■ **MATERIALS PROVIDED**:
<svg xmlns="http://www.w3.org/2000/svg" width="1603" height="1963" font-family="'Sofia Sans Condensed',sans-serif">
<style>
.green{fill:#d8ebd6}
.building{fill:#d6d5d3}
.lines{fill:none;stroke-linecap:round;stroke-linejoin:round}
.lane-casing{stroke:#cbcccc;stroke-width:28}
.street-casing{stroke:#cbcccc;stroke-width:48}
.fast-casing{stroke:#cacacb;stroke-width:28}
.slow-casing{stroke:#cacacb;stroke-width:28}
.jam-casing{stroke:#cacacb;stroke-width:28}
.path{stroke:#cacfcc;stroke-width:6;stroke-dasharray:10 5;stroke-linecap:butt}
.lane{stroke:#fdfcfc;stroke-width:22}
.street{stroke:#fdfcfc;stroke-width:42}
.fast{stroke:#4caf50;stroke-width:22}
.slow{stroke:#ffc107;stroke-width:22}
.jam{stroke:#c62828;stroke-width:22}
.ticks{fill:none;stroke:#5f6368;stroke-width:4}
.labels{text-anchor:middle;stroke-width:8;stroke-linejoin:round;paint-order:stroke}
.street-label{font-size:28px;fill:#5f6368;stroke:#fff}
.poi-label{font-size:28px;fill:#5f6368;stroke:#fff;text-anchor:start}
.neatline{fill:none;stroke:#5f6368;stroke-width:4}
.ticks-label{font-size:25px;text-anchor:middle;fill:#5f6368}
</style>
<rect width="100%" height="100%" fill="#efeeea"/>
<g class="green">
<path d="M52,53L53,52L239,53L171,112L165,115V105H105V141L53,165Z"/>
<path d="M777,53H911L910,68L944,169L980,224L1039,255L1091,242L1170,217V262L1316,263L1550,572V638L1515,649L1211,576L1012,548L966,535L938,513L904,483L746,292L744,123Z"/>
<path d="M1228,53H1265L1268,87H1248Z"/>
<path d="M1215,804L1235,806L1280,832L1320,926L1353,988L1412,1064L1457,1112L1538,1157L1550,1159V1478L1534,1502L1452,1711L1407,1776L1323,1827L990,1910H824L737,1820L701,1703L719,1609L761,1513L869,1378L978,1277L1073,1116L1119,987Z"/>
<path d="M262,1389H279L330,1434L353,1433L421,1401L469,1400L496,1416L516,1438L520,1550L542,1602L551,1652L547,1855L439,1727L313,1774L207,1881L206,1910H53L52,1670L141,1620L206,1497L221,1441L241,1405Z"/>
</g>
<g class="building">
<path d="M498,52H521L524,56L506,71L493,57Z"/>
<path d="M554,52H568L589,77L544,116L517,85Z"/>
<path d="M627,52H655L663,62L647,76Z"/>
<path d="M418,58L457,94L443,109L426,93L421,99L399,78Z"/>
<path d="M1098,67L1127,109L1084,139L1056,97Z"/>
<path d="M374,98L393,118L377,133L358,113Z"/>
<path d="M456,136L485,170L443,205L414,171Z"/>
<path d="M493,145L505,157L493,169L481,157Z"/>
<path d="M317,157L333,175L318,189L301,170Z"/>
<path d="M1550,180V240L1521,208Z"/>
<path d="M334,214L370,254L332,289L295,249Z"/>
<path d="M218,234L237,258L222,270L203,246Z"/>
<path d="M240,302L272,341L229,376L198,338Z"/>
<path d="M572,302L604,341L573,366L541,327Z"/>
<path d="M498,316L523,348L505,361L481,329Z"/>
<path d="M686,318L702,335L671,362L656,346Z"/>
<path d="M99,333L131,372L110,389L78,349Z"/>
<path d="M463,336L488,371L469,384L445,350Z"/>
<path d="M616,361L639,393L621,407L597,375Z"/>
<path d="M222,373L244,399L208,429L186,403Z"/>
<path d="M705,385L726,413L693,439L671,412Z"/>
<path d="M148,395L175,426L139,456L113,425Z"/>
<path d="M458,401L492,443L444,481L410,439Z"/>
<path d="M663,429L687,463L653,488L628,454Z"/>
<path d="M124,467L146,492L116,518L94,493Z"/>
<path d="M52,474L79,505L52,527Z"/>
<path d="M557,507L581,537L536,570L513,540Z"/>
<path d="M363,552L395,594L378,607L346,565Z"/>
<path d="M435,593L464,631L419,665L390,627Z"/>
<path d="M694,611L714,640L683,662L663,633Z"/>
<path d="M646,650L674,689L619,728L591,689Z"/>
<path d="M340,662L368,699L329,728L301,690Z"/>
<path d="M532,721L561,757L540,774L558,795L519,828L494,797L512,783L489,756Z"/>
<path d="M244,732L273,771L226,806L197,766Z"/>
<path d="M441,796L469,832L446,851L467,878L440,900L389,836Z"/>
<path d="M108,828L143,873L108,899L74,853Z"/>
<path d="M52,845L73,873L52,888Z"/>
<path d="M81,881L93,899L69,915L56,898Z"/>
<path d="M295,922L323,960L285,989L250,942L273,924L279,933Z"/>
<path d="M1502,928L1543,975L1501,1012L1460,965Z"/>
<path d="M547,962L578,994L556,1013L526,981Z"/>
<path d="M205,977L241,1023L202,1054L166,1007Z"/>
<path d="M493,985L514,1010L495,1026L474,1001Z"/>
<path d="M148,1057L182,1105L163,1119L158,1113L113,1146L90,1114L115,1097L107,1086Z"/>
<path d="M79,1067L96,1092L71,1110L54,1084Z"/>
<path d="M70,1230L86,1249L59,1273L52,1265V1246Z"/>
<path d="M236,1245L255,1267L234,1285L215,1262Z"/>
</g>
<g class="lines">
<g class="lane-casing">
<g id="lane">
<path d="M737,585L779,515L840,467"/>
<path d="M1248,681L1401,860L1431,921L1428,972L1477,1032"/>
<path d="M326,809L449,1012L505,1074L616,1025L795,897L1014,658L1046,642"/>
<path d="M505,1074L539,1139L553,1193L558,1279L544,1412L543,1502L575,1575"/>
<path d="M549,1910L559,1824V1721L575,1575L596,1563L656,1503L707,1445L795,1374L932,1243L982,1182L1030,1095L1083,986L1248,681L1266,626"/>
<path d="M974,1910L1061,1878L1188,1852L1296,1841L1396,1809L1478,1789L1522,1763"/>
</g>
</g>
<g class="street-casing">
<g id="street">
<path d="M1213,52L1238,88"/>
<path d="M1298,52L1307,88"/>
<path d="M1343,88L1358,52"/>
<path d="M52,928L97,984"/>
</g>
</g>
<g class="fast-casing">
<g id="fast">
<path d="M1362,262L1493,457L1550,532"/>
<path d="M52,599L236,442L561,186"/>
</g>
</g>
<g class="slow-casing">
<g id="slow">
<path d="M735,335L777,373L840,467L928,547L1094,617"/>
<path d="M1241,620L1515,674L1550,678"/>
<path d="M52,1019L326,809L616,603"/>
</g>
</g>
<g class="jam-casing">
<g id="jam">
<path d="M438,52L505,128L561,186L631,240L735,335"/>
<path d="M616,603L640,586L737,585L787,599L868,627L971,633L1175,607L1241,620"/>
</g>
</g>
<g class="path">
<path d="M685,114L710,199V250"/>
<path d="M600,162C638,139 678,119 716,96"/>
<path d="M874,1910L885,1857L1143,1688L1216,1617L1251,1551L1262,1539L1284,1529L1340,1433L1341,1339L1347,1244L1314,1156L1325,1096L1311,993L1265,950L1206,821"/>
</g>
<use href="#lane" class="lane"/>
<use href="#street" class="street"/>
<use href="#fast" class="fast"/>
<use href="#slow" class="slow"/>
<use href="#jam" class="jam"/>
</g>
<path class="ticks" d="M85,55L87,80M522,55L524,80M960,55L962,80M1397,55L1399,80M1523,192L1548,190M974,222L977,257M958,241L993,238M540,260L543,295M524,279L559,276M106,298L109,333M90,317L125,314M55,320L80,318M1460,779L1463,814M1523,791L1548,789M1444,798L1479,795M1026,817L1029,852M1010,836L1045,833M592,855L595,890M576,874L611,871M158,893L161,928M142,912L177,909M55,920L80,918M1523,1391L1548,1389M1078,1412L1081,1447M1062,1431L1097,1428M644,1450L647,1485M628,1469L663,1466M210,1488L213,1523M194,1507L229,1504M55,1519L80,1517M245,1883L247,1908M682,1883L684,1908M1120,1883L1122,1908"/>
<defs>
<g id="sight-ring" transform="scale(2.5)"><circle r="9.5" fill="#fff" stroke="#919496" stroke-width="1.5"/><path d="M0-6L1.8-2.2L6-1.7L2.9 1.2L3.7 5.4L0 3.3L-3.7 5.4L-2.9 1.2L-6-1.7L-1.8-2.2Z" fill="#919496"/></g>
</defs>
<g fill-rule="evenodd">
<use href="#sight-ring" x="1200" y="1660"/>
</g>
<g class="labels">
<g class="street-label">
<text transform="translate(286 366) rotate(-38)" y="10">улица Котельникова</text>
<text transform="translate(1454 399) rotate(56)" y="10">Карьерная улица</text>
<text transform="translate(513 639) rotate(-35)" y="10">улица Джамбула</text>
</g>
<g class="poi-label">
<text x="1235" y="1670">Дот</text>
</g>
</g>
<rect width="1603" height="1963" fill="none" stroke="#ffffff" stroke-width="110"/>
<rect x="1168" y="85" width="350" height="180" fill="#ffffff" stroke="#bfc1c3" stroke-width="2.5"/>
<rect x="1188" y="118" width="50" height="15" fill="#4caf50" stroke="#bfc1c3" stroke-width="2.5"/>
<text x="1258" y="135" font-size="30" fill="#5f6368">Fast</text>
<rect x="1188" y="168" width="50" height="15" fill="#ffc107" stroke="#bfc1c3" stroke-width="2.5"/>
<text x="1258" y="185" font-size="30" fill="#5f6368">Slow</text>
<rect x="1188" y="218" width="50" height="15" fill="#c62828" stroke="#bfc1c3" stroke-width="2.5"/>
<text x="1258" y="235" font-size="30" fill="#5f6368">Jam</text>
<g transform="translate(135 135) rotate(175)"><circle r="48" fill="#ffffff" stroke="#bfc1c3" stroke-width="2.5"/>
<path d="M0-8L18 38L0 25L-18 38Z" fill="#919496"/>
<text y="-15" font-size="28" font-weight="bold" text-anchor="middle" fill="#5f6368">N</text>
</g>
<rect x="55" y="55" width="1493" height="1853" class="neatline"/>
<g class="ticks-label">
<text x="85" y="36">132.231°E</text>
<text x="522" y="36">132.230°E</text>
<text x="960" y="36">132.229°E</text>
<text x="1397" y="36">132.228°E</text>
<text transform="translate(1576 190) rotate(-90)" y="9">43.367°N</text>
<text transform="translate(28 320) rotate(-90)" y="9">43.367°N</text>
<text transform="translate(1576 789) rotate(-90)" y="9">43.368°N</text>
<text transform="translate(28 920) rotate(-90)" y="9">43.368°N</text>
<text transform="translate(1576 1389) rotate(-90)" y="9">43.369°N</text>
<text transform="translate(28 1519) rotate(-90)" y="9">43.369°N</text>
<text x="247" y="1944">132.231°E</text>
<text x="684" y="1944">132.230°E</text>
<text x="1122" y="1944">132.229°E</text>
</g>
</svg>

■ **TASK DESCRIPTION**: List the lines of the material in which the word "cbcccc" occurs.

■ **TASK SOLUTION**:
.lane-casing{stroke:#cbcccc;stroke-width:28}
.street-casing{stroke:#cbcccc;stroke-width:48}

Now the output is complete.